Ein deutlicher Anstieg der Kundenzahl bei den Tafeln im Kreis begann laut Johannes Zimmermann schon in den Jahren nach 2015 durch die Migrationsbewegungen und später durch die Aufnahme ukrainischer Geflüchteter in den Rechtskreis des Arbeitslosengeldes II.

Vor allem junge und ältere Frauen

Auch in Donaueschingen ist die Kundenzahl nach oben geschossen. Wie Katharina Martin sagt, sind etwa 100 Berechtigungsscheine für den Laden ausgestellt. Seit sie 2017 angefangen hat, sich zu engagieren, ist der Kundenstamm von etwa 20 Menschen auf im Schnitt 30 bis 35 Personen jeden Dienstag angewachsen.
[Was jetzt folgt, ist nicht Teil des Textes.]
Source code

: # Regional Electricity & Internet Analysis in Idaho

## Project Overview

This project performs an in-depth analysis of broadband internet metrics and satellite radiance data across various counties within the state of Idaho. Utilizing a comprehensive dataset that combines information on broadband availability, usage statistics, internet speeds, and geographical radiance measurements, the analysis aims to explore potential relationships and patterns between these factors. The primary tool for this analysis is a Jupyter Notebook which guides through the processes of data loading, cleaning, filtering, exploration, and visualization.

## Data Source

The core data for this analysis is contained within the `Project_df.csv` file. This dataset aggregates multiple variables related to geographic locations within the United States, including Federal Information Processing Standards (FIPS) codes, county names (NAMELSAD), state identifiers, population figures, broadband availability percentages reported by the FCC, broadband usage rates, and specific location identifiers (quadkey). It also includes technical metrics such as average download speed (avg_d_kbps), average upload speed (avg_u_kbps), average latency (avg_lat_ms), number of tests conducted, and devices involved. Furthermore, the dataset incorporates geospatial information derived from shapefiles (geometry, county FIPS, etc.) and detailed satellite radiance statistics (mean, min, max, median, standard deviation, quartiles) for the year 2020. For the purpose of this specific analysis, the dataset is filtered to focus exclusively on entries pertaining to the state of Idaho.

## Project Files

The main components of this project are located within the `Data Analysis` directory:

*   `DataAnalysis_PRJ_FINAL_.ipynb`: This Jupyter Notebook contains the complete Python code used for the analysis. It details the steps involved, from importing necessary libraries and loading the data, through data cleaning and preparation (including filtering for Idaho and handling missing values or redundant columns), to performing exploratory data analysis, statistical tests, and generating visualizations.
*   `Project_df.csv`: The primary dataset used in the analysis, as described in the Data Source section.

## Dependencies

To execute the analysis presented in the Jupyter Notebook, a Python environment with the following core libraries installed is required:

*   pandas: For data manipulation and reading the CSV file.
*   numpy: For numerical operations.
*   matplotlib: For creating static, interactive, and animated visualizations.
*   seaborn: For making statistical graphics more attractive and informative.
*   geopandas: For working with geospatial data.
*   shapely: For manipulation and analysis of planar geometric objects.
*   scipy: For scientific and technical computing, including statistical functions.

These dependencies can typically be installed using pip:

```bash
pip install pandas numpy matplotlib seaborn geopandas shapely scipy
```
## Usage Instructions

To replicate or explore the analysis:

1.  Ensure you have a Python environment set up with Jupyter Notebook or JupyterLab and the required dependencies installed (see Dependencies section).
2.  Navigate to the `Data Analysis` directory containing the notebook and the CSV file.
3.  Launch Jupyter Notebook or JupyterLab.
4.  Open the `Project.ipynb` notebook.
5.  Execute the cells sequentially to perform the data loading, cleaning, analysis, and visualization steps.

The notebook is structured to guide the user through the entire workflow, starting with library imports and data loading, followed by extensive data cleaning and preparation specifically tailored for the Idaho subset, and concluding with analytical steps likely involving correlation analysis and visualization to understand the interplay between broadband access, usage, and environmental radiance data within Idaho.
Die Tafel in Donaueschingen hat keinen eigenen Standort. Deswegen müssen die Ehrenamtlichen jeden Dienstag das Mehrgenerationenhaus zum ...
Die Tafel in Donaueschingen hat keinen eigenen Standort. Deswegen müssen die Ehrenamtlichen jeden Dienstag das Mehrgenerationenhaus zum Supermarkt umbauen. | Bild: Daniel Vedder

„Mit dem Krieg in der Ukraine hatten wir dann anfangs 50 bis 60 Kunden“, sagt Martin. Da hatten sie dann auch zeitweise eine Übersetzerin dabei, die helfen musste. Seitdem sind die Zahlen wieder zurückgegangen.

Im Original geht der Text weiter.